Three artificial intelligence data challenges based on CT and MRI
Diagn Interv Imaging . 2020 Dec;101(12):783-788. doi: 10.1016/j.diii.2020.03.006. Epub 2020 Mar 31.
N Lassau, I Bousaid, E Chouzenoux, J P Lamarque, B Charmettant, M Azoulay, F Cotton, A Khalil, O Lucidarme, F Pigneur, Y Benaceur, A Sadate, M Lederlin, F Laurent, G Chassagnon, O Ernst, G Ferreti, Y Diascorn, P Y Brillet, M Creze, L Cassagnes, C Caramella, A Loubet, A Dallongeville, N Abassebay, M Ohana, N Banaste, M Cadi, J Behr, L Boussel, L Fournier, M Zins, J P Beregi, A Luciani, A Cotten, J F Meder
Purpose: The second edition of the artificial intelligence (AI) data challenge was organized by the French Society of Radiology with the aim to: (i), work on relevant public health issues; (ii), build large, multicentre, high quality databases; and (iii), include three-dimensional (3D) information and prognostic questions.

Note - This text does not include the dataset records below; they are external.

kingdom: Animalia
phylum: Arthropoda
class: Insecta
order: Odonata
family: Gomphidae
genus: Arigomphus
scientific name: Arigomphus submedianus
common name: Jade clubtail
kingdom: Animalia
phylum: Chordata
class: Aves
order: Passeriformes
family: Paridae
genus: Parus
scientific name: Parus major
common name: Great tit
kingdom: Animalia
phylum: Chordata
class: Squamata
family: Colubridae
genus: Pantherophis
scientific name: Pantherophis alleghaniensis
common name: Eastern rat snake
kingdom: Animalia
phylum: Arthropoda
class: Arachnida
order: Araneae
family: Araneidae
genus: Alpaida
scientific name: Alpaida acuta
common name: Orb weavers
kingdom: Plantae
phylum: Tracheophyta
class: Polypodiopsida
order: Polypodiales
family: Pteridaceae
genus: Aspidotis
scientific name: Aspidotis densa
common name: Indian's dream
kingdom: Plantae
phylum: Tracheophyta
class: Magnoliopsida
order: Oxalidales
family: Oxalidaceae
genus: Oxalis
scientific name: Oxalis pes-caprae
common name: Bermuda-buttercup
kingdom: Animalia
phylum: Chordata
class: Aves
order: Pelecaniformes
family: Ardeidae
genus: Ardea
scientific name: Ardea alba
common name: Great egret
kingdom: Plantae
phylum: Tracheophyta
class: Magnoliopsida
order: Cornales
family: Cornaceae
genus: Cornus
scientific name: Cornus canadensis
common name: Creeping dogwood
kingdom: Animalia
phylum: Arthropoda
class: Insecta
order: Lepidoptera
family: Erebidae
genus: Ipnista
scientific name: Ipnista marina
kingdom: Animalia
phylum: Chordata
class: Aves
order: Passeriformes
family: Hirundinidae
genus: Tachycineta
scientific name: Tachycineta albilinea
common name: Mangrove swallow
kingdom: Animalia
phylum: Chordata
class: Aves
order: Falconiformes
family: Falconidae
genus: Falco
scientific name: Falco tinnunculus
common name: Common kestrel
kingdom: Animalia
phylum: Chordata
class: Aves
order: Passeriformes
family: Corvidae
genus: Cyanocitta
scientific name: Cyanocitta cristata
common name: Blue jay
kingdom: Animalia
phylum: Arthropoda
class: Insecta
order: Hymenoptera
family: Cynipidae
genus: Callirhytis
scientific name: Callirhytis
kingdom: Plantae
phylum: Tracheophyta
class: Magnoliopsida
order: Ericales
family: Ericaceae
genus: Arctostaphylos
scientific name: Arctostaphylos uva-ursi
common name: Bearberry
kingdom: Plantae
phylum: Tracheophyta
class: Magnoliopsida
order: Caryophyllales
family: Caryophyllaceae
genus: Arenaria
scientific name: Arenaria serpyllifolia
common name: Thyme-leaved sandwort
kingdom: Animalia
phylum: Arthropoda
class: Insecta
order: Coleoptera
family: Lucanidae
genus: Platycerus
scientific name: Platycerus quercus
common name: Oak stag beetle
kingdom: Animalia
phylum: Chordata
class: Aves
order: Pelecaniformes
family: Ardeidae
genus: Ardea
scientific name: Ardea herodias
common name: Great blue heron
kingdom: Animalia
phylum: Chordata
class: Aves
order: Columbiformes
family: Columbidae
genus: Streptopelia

Materials and methods: Relevant clinical questions were proposed by French subspecialty colleges of radiology. Their feasibility was assessed by experts in the field of AI. A dedicated platform was set up for inclusion centers to safely upload their anonymized examinations in compliance with general data protection regulation. The quality of the database was checked by experts weekly with annotations performed by radiologists. Multidisciplinary teams competed between September 11th and October 13th 2019.
Results: Three questions were selected using different imaging and evaluation modalities, including: pulmonary nodule detection and classification from 3D computed tomography (CT), prediction of expanded disability status scale in multiple sclerosis using 3D magnetic resonance imaging (MRI) and segmentation of muscular surface for sarcopenia estimation from two-dimensional CT. A total of 4347 examinations were gathered of which only 6% were excluded. Three independent databases from 24 individual centers were created. A total of 143 participants were split into 20 multidisciplinary teams.
Conclusion: Three data challenges with over 1200 general data protection regulation compliant CT or MRI examinations each were organized. Future challenges should be made with more complex situations combining histopathological or genetic information to resemble real life situations faced by radiologists in routine practice.